--- start ENTRIES SUPPLIED ---
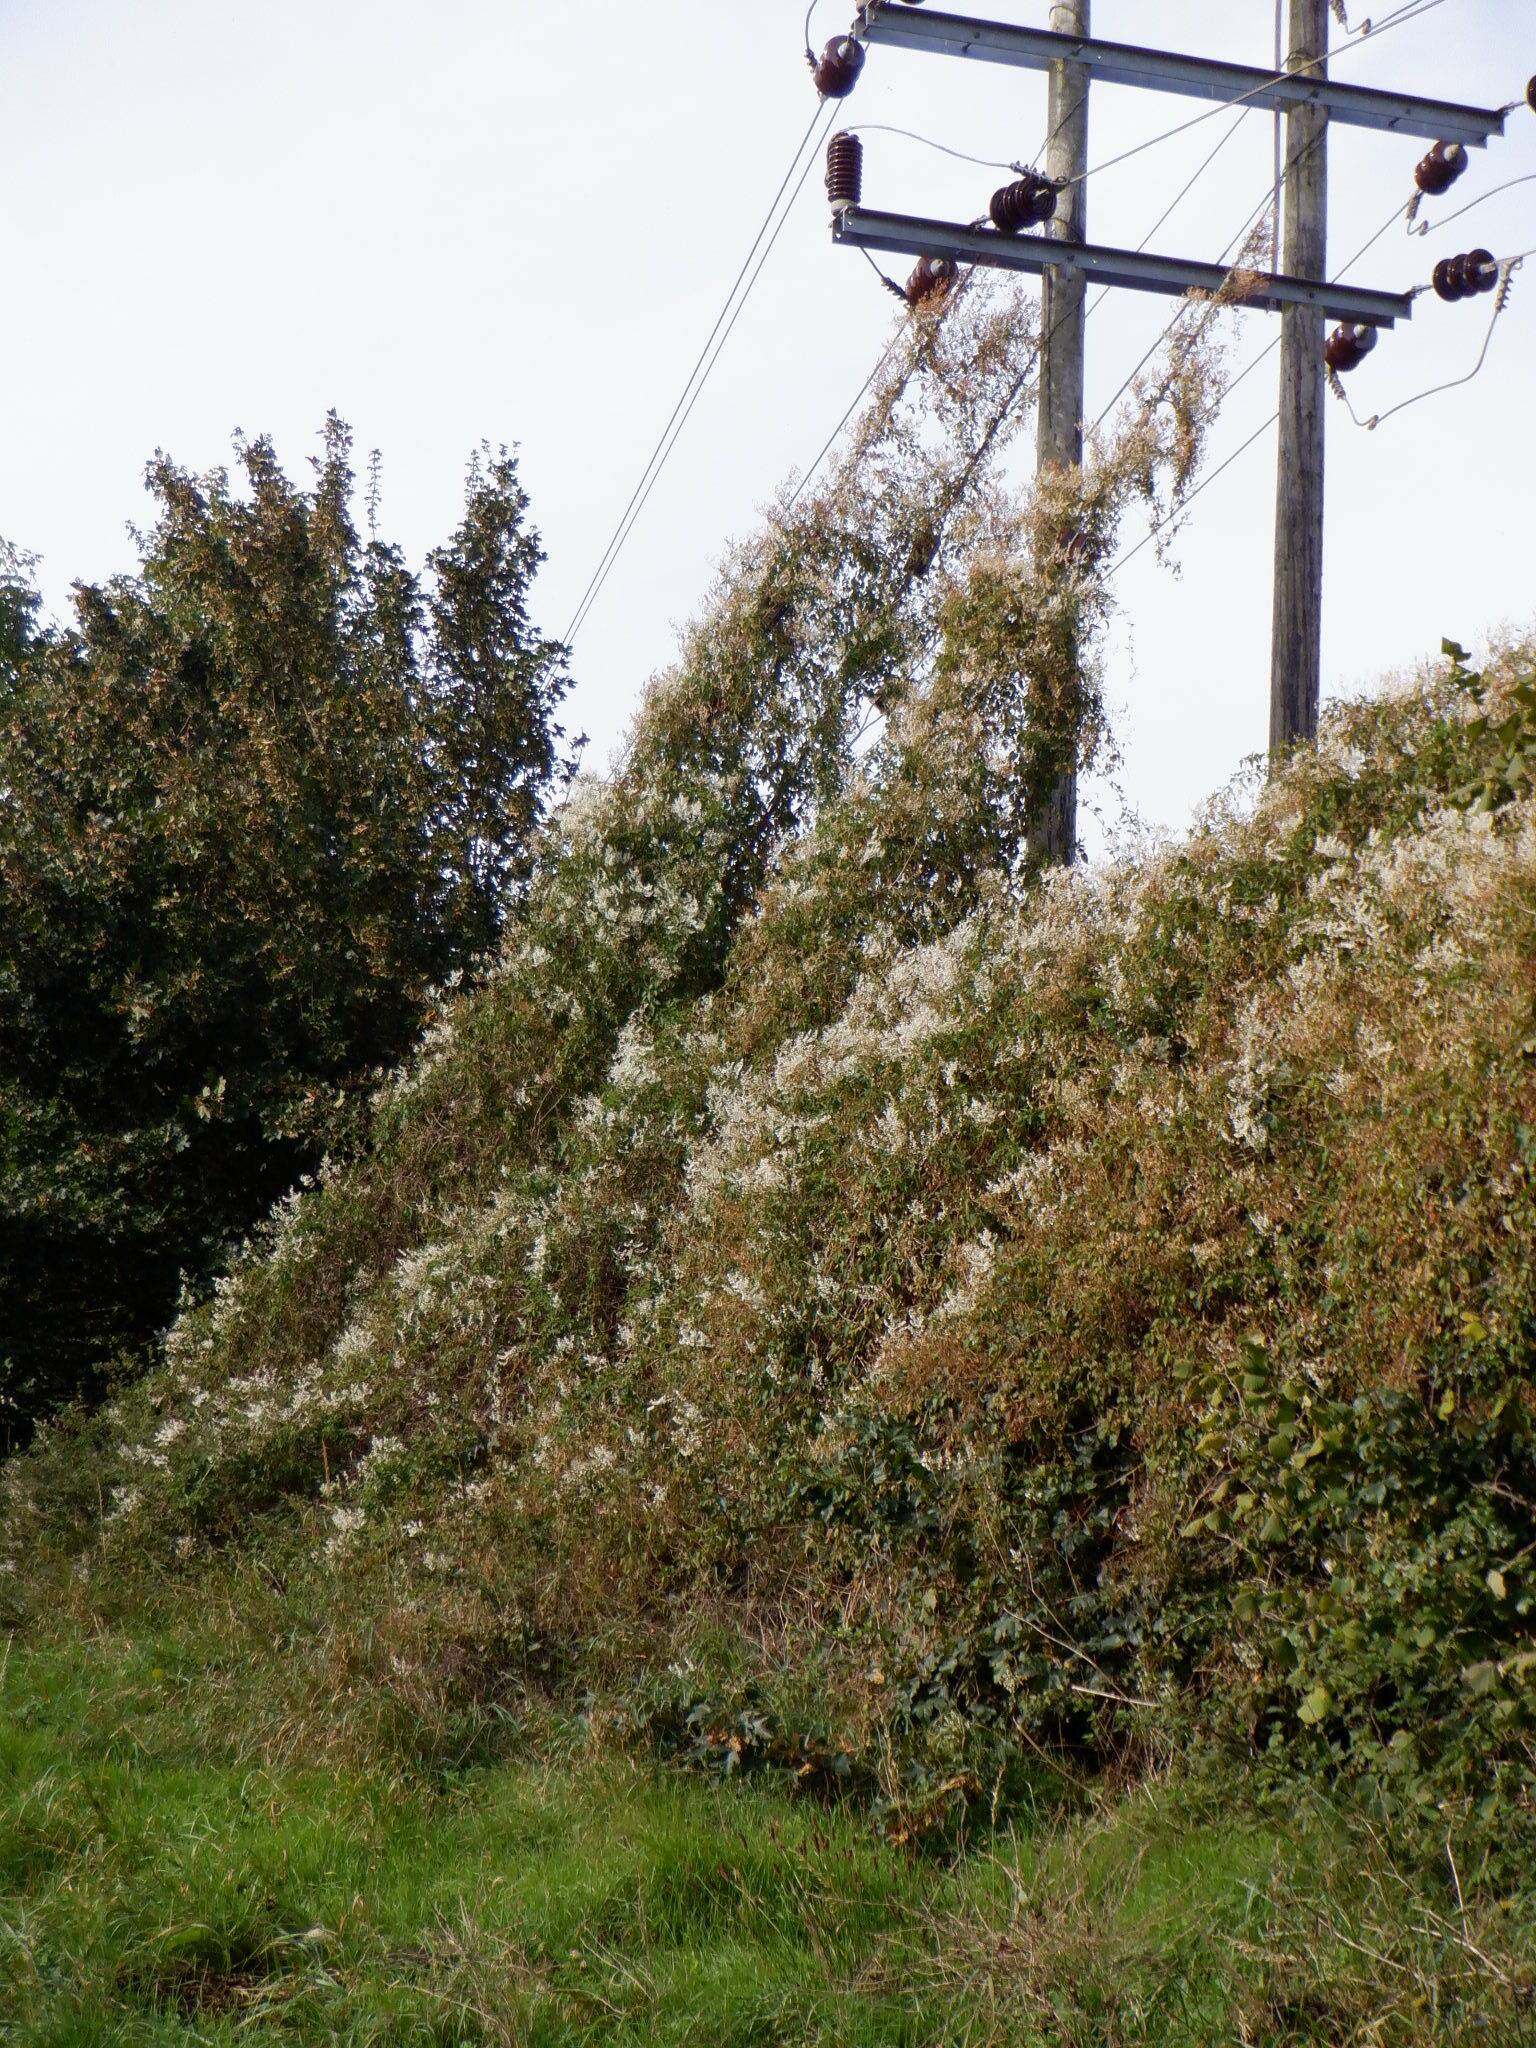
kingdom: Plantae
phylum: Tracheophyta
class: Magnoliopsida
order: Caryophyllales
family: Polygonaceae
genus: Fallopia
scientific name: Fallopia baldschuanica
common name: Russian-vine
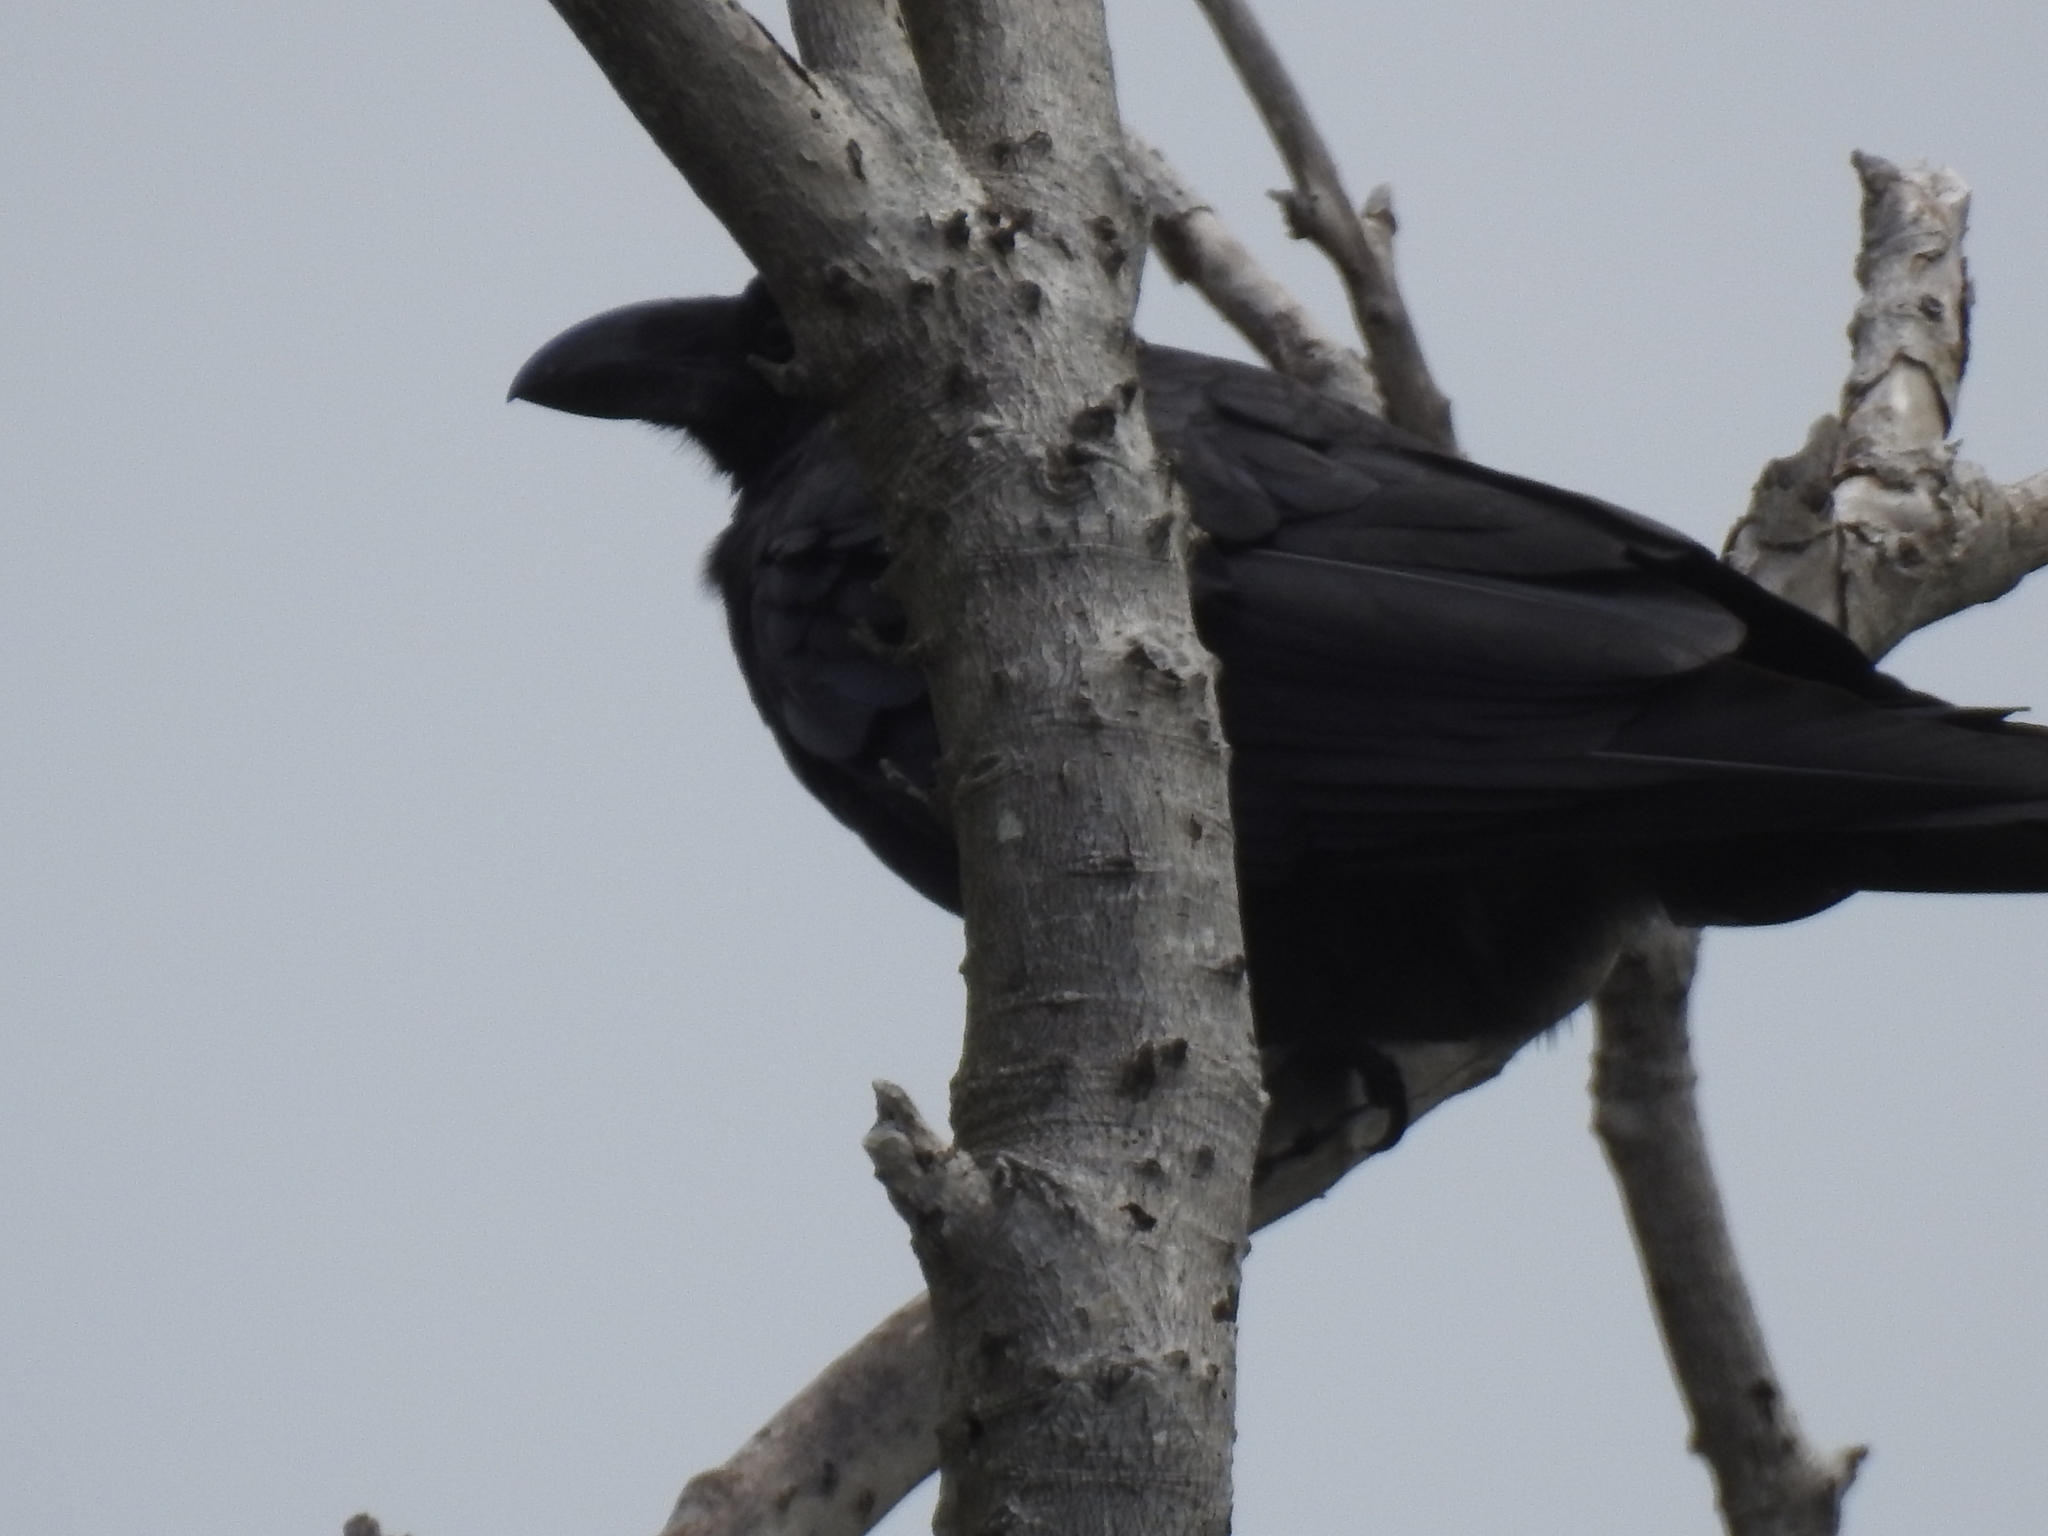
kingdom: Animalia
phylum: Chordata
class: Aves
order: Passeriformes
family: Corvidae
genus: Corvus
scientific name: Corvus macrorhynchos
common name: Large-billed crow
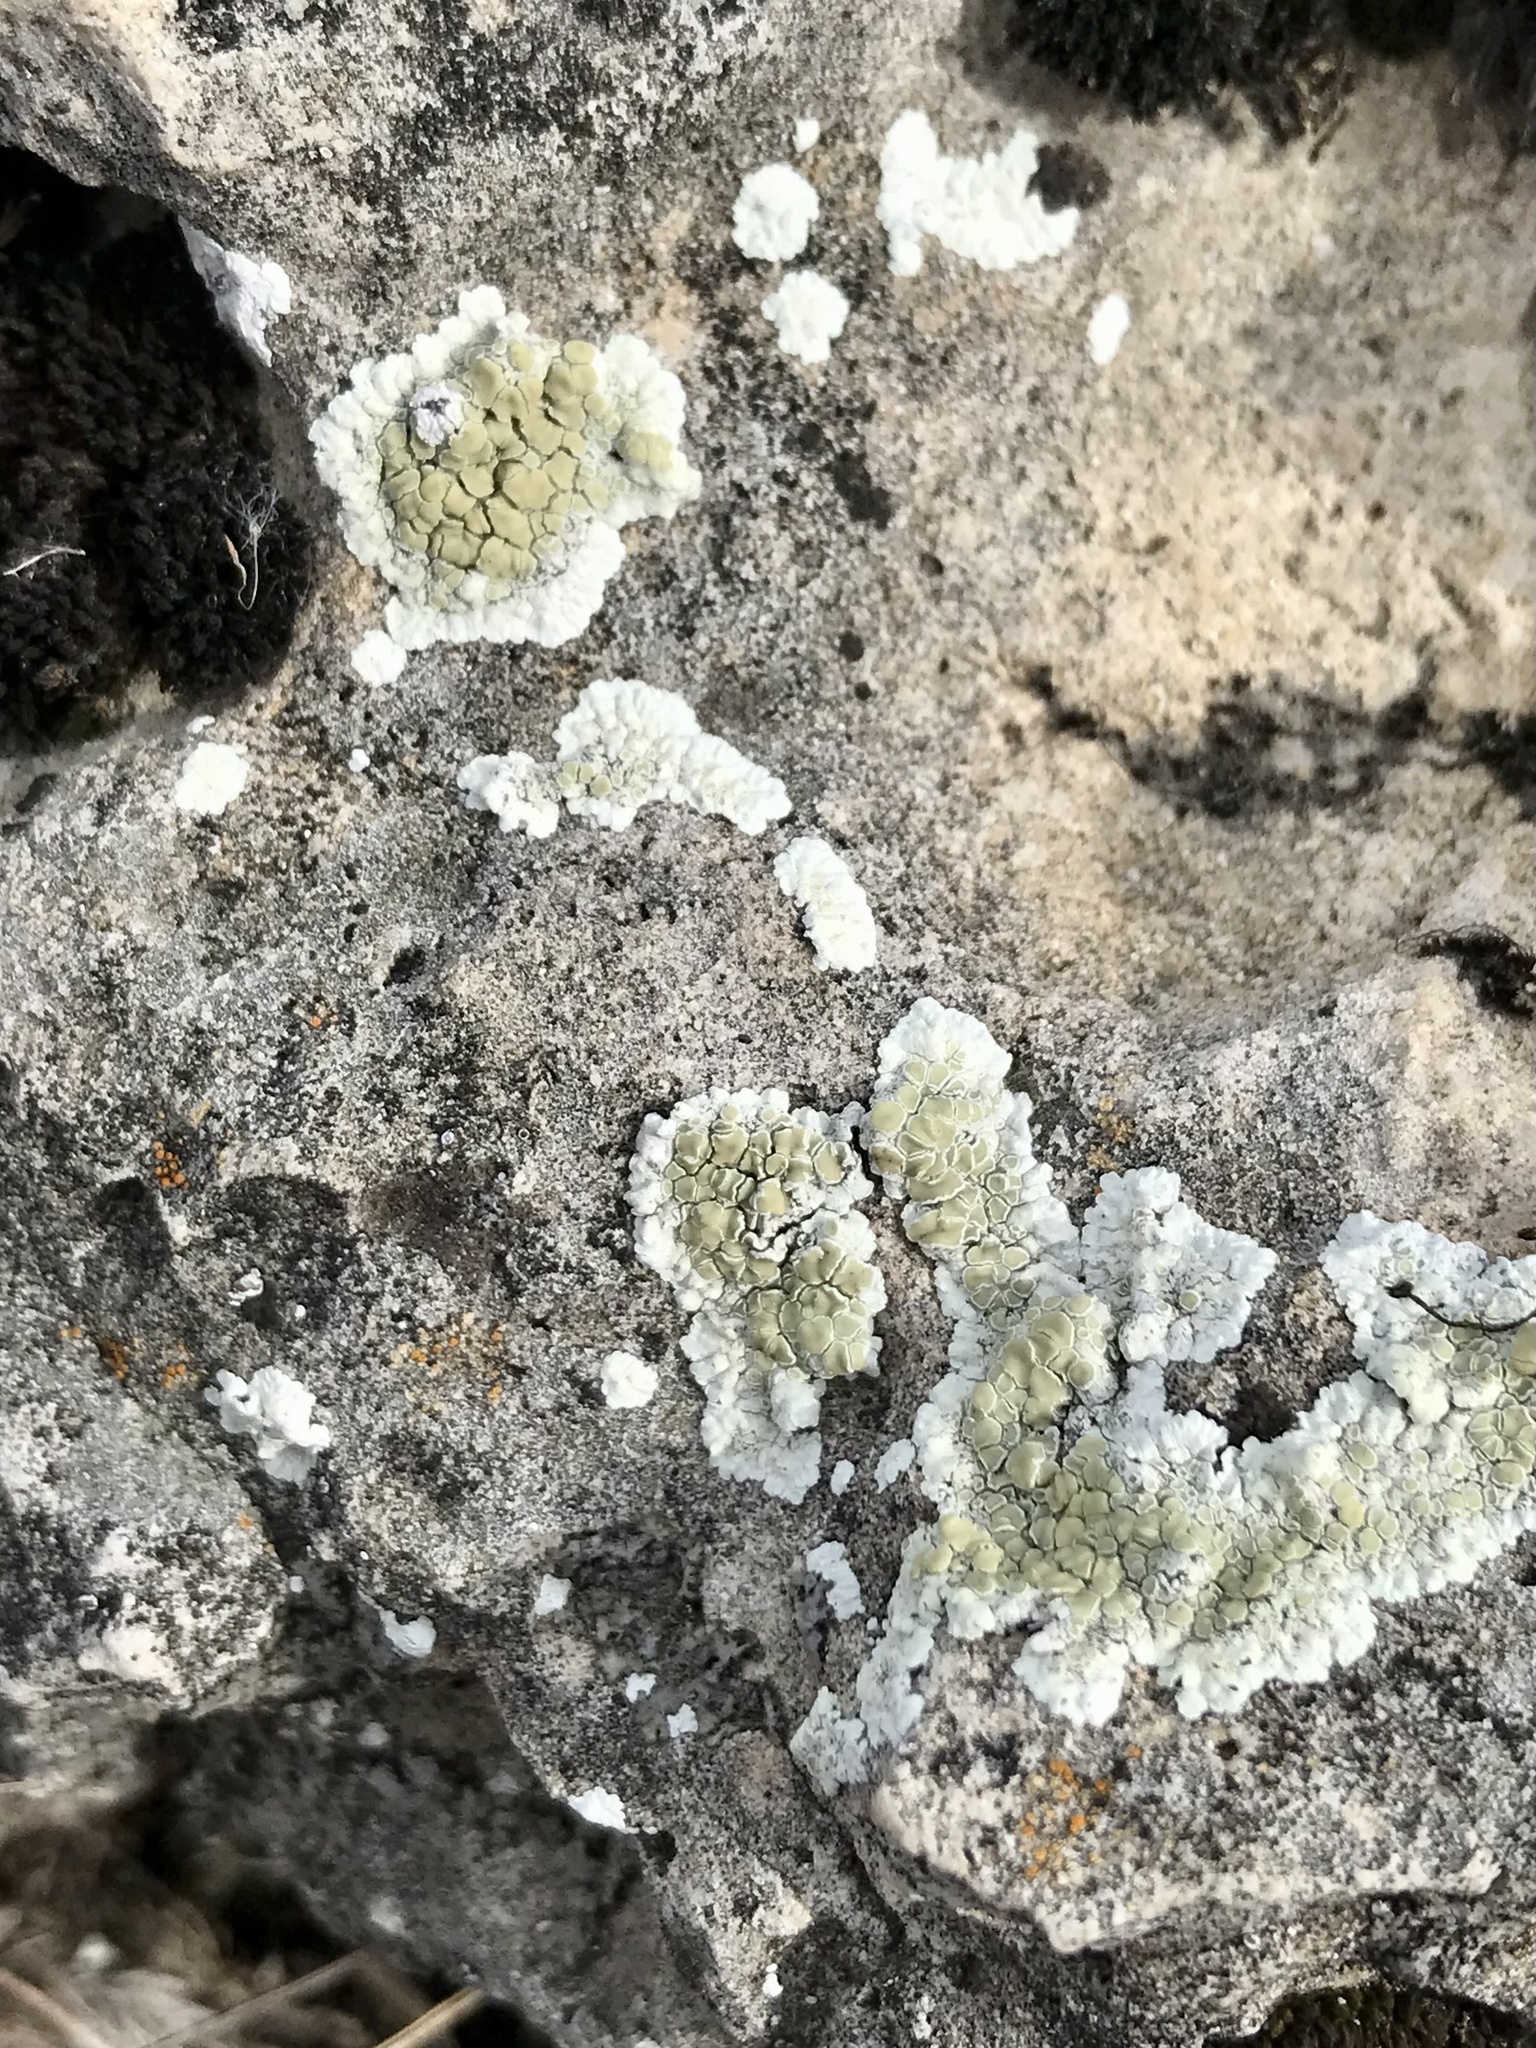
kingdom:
--- end ENTRIES SUPPLIED ---
| GIVEN EXERCISE |
Rewrite the records from the line with "phylum: Tracheophyta" through the end, replacing "common name" with "vernacular name" and leaving all else unchanged. Omit the pictures from your answer.

| RESPONSE TO THIS TASK |
phylum: Tracheophyta
class: Magnoliopsida
order: Caryophyllales
family: Polygonaceae
genus: Fallopia
scientific name: Fallopia baldschuanica
vernacular name: Russian-vine
kingdom: Animalia
phylum: Chordata
class: Aves
order: Passeriformes
family: Corvidae
genus: Corvus
scientific name: Corvus macrorhynchos
vernacular name: Large-billed crow
kingdom:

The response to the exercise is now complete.